No admitir que algo se ha hecho mal, acusar a quien te cuida de haberle robado un objeto que se ha perdido y repetir varias veces las mismas preguntas son tres situaciones tipo que nos indican que podemos estar frente a un deterioro cognitivo.
Esta afección también puede presentar síntomas como dificultades para realizar tareas que antes se dominaban, para acceder al léxico habitual y para orientarse en entornos conocidos.
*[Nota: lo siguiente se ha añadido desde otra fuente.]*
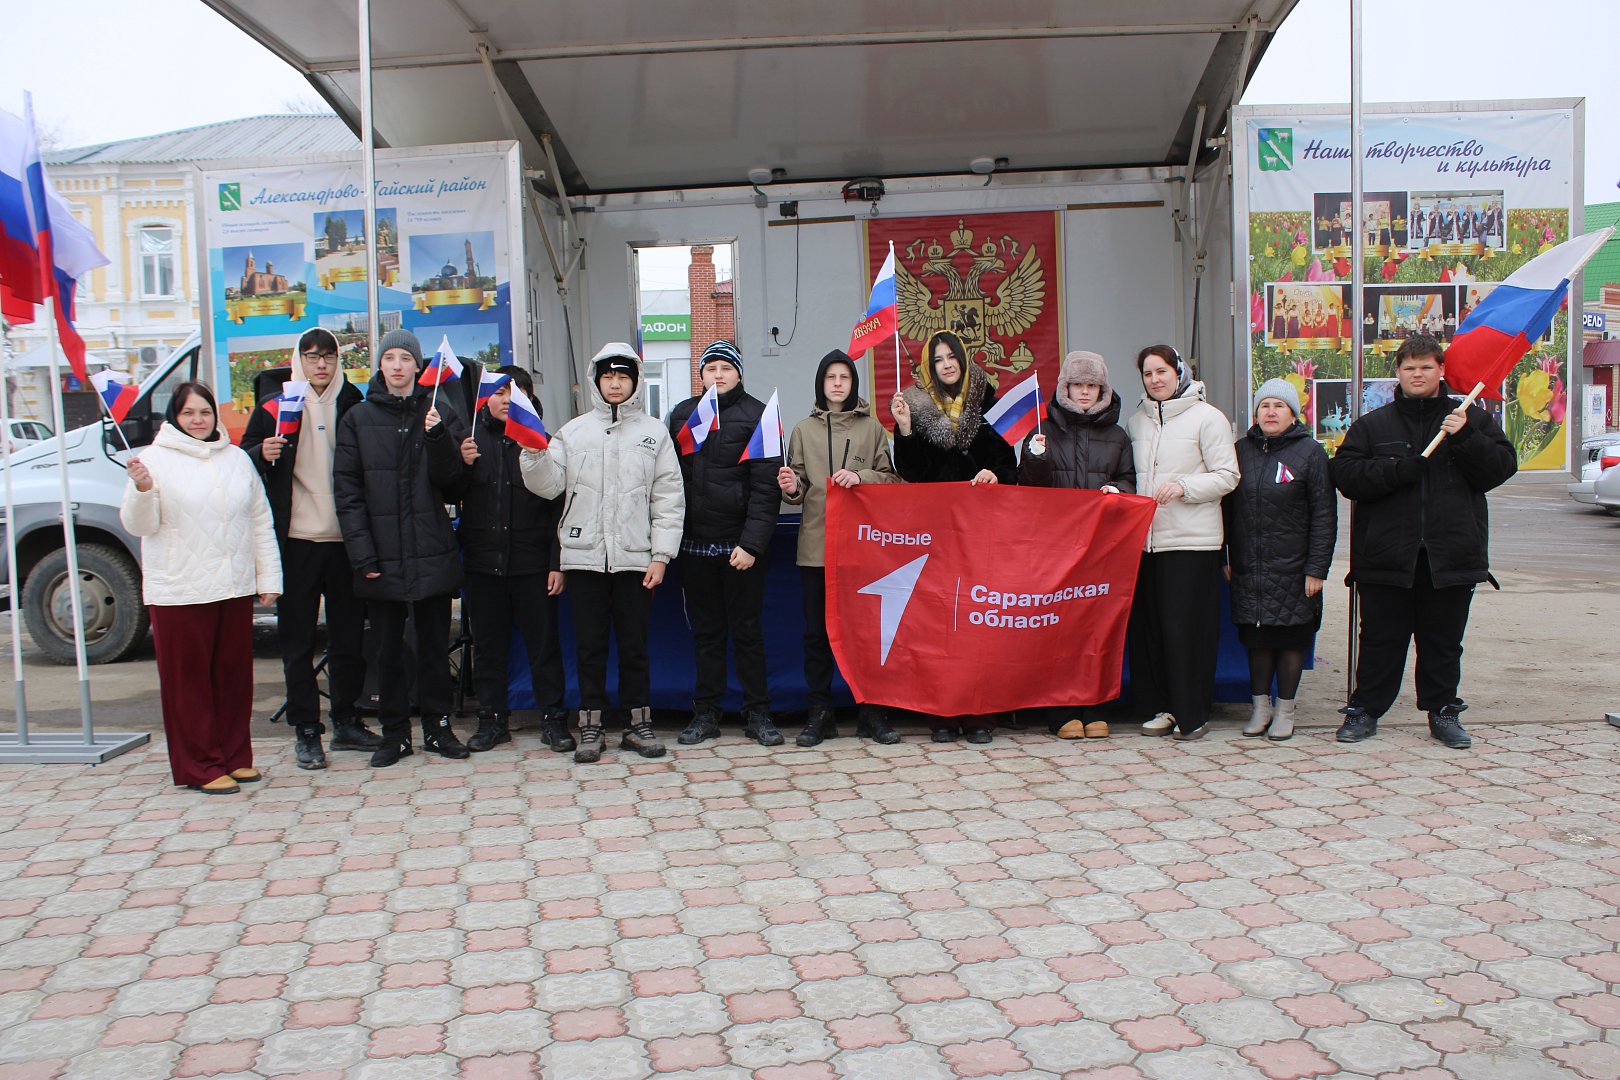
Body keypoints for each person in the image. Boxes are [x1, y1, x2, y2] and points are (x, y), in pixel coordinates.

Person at [1330, 334, 1516, 749]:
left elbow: (1500, 470)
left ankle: (1443, 711)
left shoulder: (1469, 419)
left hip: (1450, 556)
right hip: (1386, 557)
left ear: (1441, 370)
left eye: (1426, 367)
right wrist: (1396, 471)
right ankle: (1365, 710)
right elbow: (1345, 476)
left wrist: (1465, 438)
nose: (1418, 374)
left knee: (1443, 642)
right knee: (1380, 640)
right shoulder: (1372, 426)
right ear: (1398, 372)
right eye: (1410, 367)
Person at [520, 343, 684, 763]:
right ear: (596, 380)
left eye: (623, 376)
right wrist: (533, 453)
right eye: (608, 376)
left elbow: (668, 497)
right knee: (589, 647)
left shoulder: (654, 434)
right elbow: (548, 486)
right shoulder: (573, 432)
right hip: (585, 557)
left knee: (635, 646)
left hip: (635, 557)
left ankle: (637, 724)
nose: (615, 383)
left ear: (635, 382)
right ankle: (590, 725)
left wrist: (661, 555)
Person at [120, 382, 281, 794]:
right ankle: (199, 766)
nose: (198, 420)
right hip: (181, 590)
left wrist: (268, 578)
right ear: (175, 417)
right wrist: (142, 489)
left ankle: (235, 756)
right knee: (188, 684)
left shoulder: (236, 459)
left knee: (233, 678)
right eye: (189, 413)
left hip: (232, 586)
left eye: (205, 412)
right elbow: (139, 525)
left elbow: (259, 520)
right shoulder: (153, 460)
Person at [240, 328, 380, 770]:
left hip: (345, 542)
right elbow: (242, 460)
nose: (321, 364)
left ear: (339, 361)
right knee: (297, 643)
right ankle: (305, 729)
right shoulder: (275, 405)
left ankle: (347, 720)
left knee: (349, 640)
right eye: (312, 356)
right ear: (298, 360)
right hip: (296, 541)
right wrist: (261, 452)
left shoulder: (354, 402)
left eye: (328, 356)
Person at [334, 328, 469, 767]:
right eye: (390, 357)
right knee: (388, 652)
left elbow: (455, 484)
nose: (397, 366)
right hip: (381, 556)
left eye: (405, 358)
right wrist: (362, 555)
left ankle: (438, 728)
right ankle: (395, 734)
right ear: (379, 364)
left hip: (431, 551)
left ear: (417, 365)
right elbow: (348, 493)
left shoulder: (438, 412)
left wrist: (438, 439)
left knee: (433, 649)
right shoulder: (357, 418)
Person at [889, 330, 1016, 743]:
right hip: (938, 533)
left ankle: (980, 713)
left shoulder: (988, 402)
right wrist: (905, 429)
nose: (946, 364)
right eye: (938, 359)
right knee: (940, 623)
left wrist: (995, 473)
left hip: (981, 531)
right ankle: (941, 713)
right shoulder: (916, 406)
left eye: (951, 357)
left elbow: (1008, 462)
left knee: (979, 622)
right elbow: (912, 472)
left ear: (963, 359)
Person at [440, 365, 572, 754]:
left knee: (544, 647)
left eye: (515, 392)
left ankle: (553, 720)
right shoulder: (470, 440)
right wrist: (460, 465)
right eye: (498, 392)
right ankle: (492, 720)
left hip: (534, 565)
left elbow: (560, 509)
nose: (506, 399)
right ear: (486, 398)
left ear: (529, 398)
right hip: (483, 565)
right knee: (488, 648)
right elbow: (448, 493)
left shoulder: (545, 442)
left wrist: (556, 563)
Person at [778, 349, 902, 747]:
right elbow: (797, 488)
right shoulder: (802, 430)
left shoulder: (872, 428)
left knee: (865, 634)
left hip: (862, 549)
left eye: (844, 377)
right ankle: (821, 713)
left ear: (853, 383)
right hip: (815, 548)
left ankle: (872, 711)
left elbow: (892, 480)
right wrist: (790, 487)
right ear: (821, 383)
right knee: (816, 635)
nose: (837, 384)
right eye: (830, 377)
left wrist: (862, 476)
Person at [668, 340, 783, 747]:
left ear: (739, 373)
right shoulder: (683, 415)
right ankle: (706, 714)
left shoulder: (759, 416)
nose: (718, 375)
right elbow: (669, 481)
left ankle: (758, 713)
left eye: (726, 368)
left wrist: (751, 545)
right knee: (707, 635)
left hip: (741, 550)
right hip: (695, 547)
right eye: (711, 368)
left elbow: (766, 489)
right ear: (701, 375)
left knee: (748, 633)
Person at [1019, 349, 1136, 740]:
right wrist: (1034, 456)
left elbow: (1130, 480)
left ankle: (1095, 707)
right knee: (1058, 628)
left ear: (1103, 389)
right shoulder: (1044, 429)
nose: (1084, 392)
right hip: (1055, 548)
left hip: (1101, 548)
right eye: (1077, 384)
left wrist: (1117, 490)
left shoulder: (1118, 435)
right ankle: (1061, 711)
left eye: (1092, 385)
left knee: (1096, 629)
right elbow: (1028, 488)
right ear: (1064, 387)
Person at [1125, 345, 1240, 741]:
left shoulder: (1208, 418)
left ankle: (1193, 713)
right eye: (1147, 374)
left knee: (1186, 632)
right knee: (1154, 631)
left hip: (1192, 543)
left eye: (1162, 371)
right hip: (1148, 545)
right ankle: (1163, 708)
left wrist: (1185, 487)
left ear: (1179, 372)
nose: (1155, 379)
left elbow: (1228, 476)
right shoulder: (1137, 422)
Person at [1223, 379, 1336, 742]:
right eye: (1264, 405)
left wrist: (1317, 568)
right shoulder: (1240, 451)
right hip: (1250, 568)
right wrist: (1225, 556)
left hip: (1295, 569)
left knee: (1290, 639)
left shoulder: (1310, 453)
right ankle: (1260, 708)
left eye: (1279, 406)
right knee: (1257, 640)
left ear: (1293, 413)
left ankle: (1285, 709)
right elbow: (1225, 510)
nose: (1271, 412)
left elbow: (1324, 515)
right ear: (1256, 413)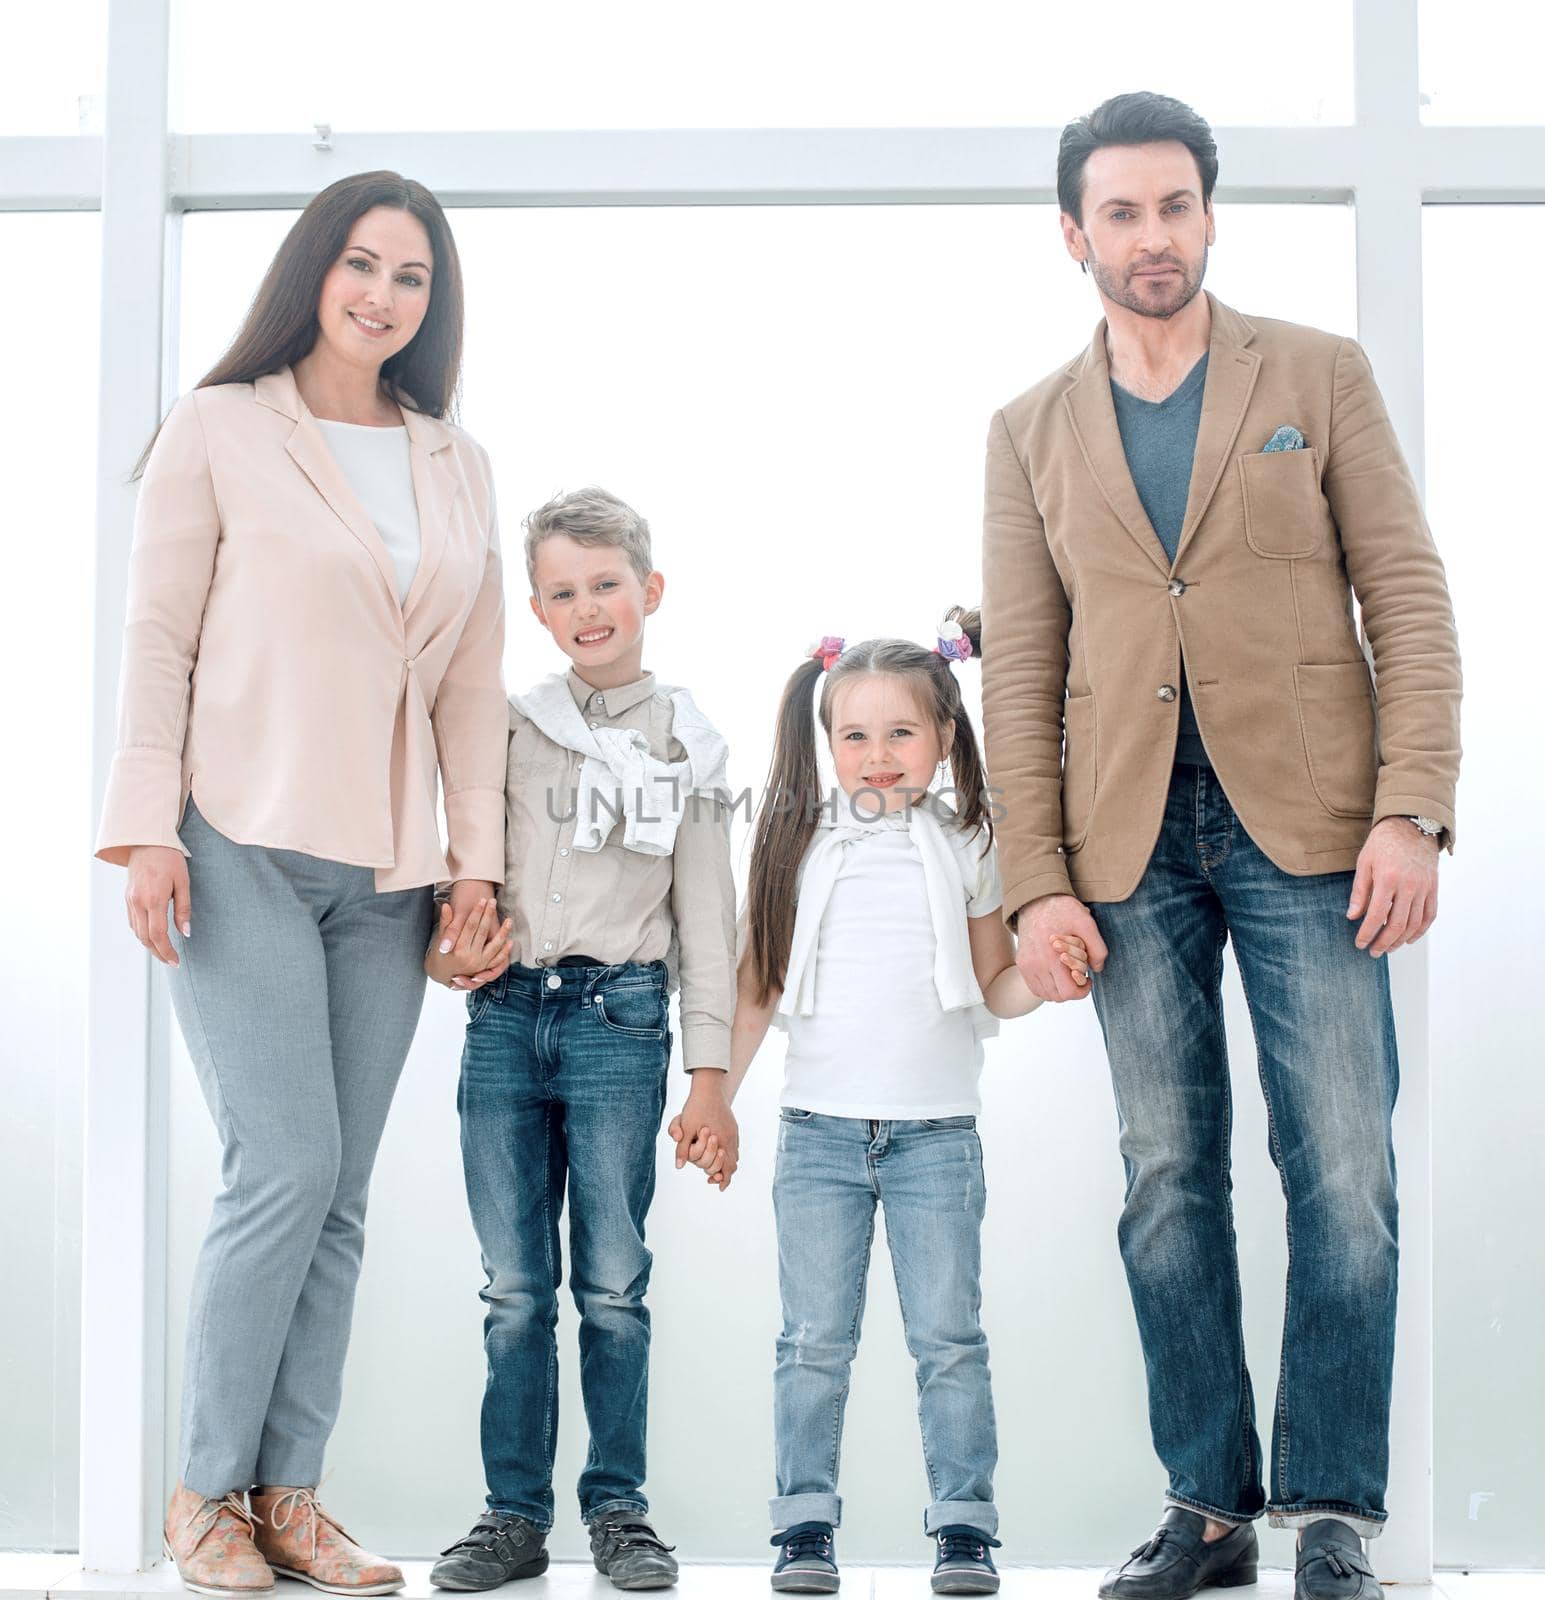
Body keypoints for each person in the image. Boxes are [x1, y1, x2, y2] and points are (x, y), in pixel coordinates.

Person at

Si se observa alguno de estos comportamientos, hay que acudir al médico de familia para un posterior desvío al especialista. Será el neurólogo el encargado de determinar si existe o no dicho deterioro cognitivo y en qué estado se encuentra.
Y es que las alteraciones en el pensamiento, el aprendizaje, la memoria o la toma de decisiones –como se define a este problema creciente– pueden ser de carácter leve o llegar a estados agudos que se manifiestan en enfermedades como el alzhéimer y otros tipos de demencia, como los cuerpos de Lewy.
No son enfermedades exclusivas de la tercera edad, pero están asociadas al envejecimiento, estado en el que se pierden facultades mentales y físicas.
Cuando se recibe el diagnóstico, suele tenerse miedo a que los mayores puedan lastimarse o perderse, pero el aislamiento les debilita más. Por lo tanto, la socialización es esencial y sirve para mantener un adecuado bienestar emocional y prevenir depresión o ansiedad.
Se sabe que los estados de ánimo bajos afectan directamente al funcionamiento cognitivo, pudiendo producirlo o acelerarlo. Para frenar la enfermedad con terapias personalizadas, hay cuatro programas terapéuticos que aportan seguridad, ayudan a mantener por más tiempo la autonomía e independencia y pueden reducir alteraciones de conducta como, por ejemplo, la agitación: la terapia ocupacional, la fisioterapia, la neuropsicología y la logopedia.